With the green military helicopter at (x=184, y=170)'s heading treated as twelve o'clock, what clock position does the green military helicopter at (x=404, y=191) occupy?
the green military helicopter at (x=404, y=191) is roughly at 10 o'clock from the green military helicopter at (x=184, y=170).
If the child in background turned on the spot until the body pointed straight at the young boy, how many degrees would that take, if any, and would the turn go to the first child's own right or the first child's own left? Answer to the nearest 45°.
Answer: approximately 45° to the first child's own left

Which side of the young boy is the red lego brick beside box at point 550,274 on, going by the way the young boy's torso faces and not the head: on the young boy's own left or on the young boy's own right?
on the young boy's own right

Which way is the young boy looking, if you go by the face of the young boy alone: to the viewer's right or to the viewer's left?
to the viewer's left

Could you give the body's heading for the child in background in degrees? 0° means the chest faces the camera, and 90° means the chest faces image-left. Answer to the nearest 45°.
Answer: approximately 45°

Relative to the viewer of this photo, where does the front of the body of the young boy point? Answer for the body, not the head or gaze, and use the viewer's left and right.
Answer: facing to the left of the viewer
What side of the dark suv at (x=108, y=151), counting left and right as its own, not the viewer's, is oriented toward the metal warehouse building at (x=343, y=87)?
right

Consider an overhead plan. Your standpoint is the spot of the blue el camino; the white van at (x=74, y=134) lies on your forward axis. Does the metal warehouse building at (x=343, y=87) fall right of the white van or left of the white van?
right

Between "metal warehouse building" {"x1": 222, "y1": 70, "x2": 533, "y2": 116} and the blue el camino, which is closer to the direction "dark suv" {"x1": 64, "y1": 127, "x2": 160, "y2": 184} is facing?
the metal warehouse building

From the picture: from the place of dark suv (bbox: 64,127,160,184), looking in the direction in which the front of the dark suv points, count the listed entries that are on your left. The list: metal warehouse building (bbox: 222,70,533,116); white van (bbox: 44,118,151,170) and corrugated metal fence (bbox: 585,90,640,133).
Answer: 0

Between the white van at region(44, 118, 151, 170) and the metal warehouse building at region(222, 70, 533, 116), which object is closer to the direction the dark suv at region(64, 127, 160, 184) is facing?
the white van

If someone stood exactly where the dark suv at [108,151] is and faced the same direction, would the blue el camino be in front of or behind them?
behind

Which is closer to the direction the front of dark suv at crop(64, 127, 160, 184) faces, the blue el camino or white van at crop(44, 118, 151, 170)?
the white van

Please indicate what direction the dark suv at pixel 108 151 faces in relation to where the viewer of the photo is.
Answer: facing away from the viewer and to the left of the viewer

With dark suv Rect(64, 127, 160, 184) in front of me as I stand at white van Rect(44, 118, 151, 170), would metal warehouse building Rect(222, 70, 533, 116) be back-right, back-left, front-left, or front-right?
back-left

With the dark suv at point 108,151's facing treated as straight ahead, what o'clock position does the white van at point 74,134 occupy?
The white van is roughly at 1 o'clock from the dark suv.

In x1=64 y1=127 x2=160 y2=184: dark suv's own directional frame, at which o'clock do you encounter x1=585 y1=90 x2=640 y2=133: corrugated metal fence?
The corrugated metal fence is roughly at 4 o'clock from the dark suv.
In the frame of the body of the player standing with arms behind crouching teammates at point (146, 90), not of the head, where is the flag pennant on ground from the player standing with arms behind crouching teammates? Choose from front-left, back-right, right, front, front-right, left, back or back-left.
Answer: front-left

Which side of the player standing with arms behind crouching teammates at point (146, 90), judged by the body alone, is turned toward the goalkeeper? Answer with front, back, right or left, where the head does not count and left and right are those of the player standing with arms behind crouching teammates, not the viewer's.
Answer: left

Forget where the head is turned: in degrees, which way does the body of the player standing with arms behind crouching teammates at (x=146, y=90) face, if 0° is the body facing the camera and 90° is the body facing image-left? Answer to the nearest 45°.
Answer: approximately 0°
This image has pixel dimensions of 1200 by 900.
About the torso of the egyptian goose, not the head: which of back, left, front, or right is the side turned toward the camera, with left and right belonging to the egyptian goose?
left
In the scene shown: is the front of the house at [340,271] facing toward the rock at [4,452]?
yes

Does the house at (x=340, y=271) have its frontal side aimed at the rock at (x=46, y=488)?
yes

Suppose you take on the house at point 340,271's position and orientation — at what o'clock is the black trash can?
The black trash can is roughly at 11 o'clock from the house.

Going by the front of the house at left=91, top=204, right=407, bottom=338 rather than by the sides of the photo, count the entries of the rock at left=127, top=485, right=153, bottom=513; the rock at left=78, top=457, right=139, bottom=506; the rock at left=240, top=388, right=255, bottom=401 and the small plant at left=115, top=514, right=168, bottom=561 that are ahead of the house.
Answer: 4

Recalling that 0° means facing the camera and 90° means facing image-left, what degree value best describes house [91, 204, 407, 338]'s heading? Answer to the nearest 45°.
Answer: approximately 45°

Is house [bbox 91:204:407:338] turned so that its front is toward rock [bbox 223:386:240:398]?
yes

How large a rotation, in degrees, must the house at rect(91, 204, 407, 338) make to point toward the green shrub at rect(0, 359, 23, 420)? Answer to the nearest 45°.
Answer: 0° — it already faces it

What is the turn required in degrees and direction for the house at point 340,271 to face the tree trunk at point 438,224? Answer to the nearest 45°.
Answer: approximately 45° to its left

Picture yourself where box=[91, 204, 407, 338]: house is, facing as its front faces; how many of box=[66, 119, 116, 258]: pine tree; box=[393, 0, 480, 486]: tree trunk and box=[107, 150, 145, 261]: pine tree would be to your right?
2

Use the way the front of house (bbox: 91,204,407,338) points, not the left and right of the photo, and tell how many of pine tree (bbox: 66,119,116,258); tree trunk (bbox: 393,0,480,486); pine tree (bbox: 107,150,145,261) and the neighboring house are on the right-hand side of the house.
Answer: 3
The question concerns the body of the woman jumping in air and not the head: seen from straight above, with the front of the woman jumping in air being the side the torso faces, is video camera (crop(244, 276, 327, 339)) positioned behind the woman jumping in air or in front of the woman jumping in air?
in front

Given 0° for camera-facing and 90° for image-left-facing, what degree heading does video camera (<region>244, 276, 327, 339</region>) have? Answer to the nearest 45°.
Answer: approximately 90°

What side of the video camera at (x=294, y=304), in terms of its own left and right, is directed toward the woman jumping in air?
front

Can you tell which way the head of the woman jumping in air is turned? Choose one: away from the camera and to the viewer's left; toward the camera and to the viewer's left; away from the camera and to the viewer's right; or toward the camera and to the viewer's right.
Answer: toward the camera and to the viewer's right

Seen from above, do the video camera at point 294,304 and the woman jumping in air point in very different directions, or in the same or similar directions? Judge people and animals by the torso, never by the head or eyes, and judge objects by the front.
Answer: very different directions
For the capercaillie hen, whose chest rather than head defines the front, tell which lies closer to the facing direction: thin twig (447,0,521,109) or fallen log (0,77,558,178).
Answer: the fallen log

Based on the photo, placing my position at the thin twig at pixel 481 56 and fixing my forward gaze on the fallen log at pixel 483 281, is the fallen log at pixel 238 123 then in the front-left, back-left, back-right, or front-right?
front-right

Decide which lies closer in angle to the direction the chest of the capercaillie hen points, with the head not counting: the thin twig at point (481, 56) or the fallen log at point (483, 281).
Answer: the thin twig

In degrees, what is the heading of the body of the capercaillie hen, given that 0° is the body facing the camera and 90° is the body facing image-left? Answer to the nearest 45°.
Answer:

The task:
Could you reproduce every one of the records above, word for word and in the same order?

Result of the task:
With the green military helicopter at (x=184, y=170)'s heading treated as twelve o'clock, what clock position does the green military helicopter at (x=404, y=191) occupy?
the green military helicopter at (x=404, y=191) is roughly at 10 o'clock from the green military helicopter at (x=184, y=170).
If the child in background turned on the spot until the body pointed straight at the young boy, how many degrees would that take, if any, and would the turn go to the first child's own right or the first child's own left? Answer to the nearest 45°.
Answer: approximately 45° to the first child's own left

Which side of the young boy is the red lego brick beside box at point 550,274 on, going by the way the young boy's torso faces and not the head: on the young boy's own left or on the young boy's own right?
on the young boy's own right

Which way is the young boy looking, if you go by the face of the young boy alone: to the viewer's right or to the viewer's left?
to the viewer's left

Could you give the body's heading for the child in background in degrees? 0° means the chest faces the camera, and 90° means the chest faces image-left. Answer to the nearest 45°.
Answer: approximately 45°

Relative to the viewer of this photo, where does the front of the body of the young boy point? Answer for the body, not the head or gaze, and use the viewer's left and right.
Answer: facing to the left of the viewer
What side of the dark suv at (x=108, y=151), counting left and right as its own, not the viewer's, is oriented toward the metal warehouse building at (x=343, y=87)?
right

Consider an overhead plan. Your standpoint is the spot of the blue el camino; the white van at (x=74, y=134) lies on your forward axis. Does the metal warehouse building at (x=343, y=87) fall right of the white van or left of the white van?
right

Between "metal warehouse building" {"x1": 222, "y1": 70, "x2": 533, "y2": 116} and the blue el camino, which is closer to the direction "dark suv" {"x1": 64, "y1": 127, "x2": 160, "y2": 184} is facing?
the metal warehouse building

From the picture: from the place of dark suv (bbox: 64,127,160,184), looking in the direction in which the front of the dark suv points, count the listed entries that are on your left. The list: metal warehouse building (bbox: 222,70,533,116); white van (bbox: 44,118,151,170) and corrugated metal fence (bbox: 585,90,640,133).
Answer: 0

Between the white van at region(44, 118, 151, 170) and the metal warehouse building at region(222, 70, 533, 116), which object is closer to the direction the dark suv at region(64, 127, 160, 184) is facing?
the white van

If someone stood exactly where the dark suv at [108,151] is and faced the same direction, would the blue el camino be in front of or behind them?
behind

Which is closer to the direction the front of dark suv at crop(64, 127, 160, 184) faces, the blue el camino or white van at crop(44, 118, 151, 170)?
the white van

Please indicate what direction the dark suv at pixel 108 151 faces in relation to where the viewer of the photo is.
Answer: facing away from the viewer and to the left of the viewer

With dark suv Rect(64, 127, 160, 184) in front of me as I stand at white van Rect(44, 118, 151, 170), would metal warehouse building Rect(222, 70, 533, 116) be back-right, back-left, front-left, or front-right?
back-left

With the dark suv at point 108,151's facing treated as straight ahead, what o'clock position does the white van at point 74,134 occupy?
The white van is roughly at 1 o'clock from the dark suv.

In x1=64 y1=127 x2=160 y2=184: dark suv's own directional frame, at which o'clock do you encounter x1=585 y1=90 x2=640 y2=133: corrugated metal fence?
The corrugated metal fence is roughly at 4 o'clock from the dark suv.
In the frame of the body of the player standing with arms behind crouching teammates at point (146, 90), not of the head, where is the flag pennant on ground from the player standing with arms behind crouching teammates? Choose from front-left, back-right, right, front, front-right, left, back or back-left.
Answer: front-left

Which side of the player standing with arms behind crouching teammates at point (146, 90), judged by the body alone, is turned toward the goalkeeper? Answer with front, back, right or left, where the head does not count and left and right are those of the player standing with arms behind crouching teammates, not the viewer's.
Answer: left

Forget where the head is turned: in degrees, which way does the body of the player standing with arms behind crouching teammates at (x=146, y=90) face, if 0° is the body facing the camera and 90° is the body facing image-left? Answer to the nearest 45°.
Answer: approximately 0°
This image has pixel dimensions of 1200 by 900.
About the torso of the egyptian goose, not the head: which of back, left, front, or right is the side turned toward the camera, with left and right belonging to the egyptian goose?
left
In the scene shown: is the front of the house at [340,271] facing toward the rock at [4,452]?
yes

Does the house at (x=340, y=271) have its frontal side aimed at the rock at (x=46, y=488)?
yes

Suppose you take on the house at point 340,271's position and orientation — at what o'clock is the black trash can?
The black trash can is roughly at 11 o'clock from the house.

Going by the front of the house at left=91, top=204, right=407, bottom=338 rather than by the sides of the photo, count the entries of the rock at left=127, top=485, right=153, bottom=513; the rock at left=78, top=457, right=139, bottom=506; the rock at left=240, top=388, right=255, bottom=401 and the small plant at left=115, top=514, right=168, bottom=561 that are ahead of the house.
Answer: 4

Recalling that 0° means facing the camera and 90° means facing image-left, what degree value best describes house [91, 204, 407, 338]'s heading? Answer to the nearest 45°.
Answer: approximately 45°

Is house [bbox 91:204:407:338] turned so that its front is toward rock [bbox 223:386:240:398]?
yes

How large a rotation, in degrees, must the house at rect(91, 204, 407, 338) make to point toward the green shrub at rect(0, 359, 23, 420)? Answer to the nearest 45°.
Answer: 0° — it already faces it

What is the turn required in degrees and direction for the house at point 340,271 to face the tree trunk at point 438,224? Answer to the nearest 45°.
Answer: approximately 45° to its left

Picture yourself where box=[91, 204, 407, 338]: house is, facing as its front faces; how many of box=[66, 119, 116, 258]: pine tree; box=[393, 0, 480, 486]: tree trunk and box=[107, 150, 145, 261]: pine tree would be to your right?
2

Use the way the front of house (bbox: 91,204,407,338) points, not the left and right of the photo, and tell how many of pine tree (bbox: 66,119,116,258); tree trunk (bbox: 393,0,480,486); pine tree (bbox: 107,150,145,261) and the neighboring house are on the right-hand side of the house.
Answer: 3
The question concerns the body of the woman jumping in air and not the head: seen from straight above, with the front of the woman jumping in air being the side the torso faces, is video camera (crop(244, 276, 327, 339)) positioned behind the woman jumping in air or in front of the woman jumping in air?
in front

Given 0° for camera-facing and 90° for image-left-facing, what degree heading does video camera (<region>244, 276, 327, 339</region>) have? Answer to the nearest 45°.
Answer: approximately 90°

What side of the video camera at (x=294, y=304), in terms of its own left and right, is directed toward the woman jumping in air?
front

Can you tell which way the head of the woman jumping in air is turned? Choose one: away from the camera and to the viewer's left; toward the camera and to the viewer's left; away from the camera and to the viewer's right; or toward the camera and to the viewer's right.
Answer: toward the camera and to the viewer's right

Seen from above, do the video camera at point 294,304 and the woman jumping in air point in very different directions, or in the same or similar directions? Judge people and animals by the torso, never by the head or eyes, and judge objects by the front.
Answer: very different directions
For the capercaillie hen, whose chest rather than head defines the front, tell which lies closer to the facing direction: thin twig (447,0,521,109) or fallen log (0,77,558,178).
Answer: the fallen log

Based on the photo, placing my position at the thin twig at pixel 481 56 and fixing my forward gaze on the fallen log at pixel 483 281, is the fallen log at pixel 238 123 then in the front-left, back-left, back-right, or front-right?
front-right

Decide which lies closer in angle to the direction the chest of the capercaillie hen points, with the head not counting: the thin twig at point (481, 56) or the fallen log at point (483, 281).
Answer: the thin twig

In degrees, what is the heading of the body of the capercaillie hen, given that 0° is the body facing the camera and 90° is the body facing image-left? Answer to the nearest 45°.
Answer:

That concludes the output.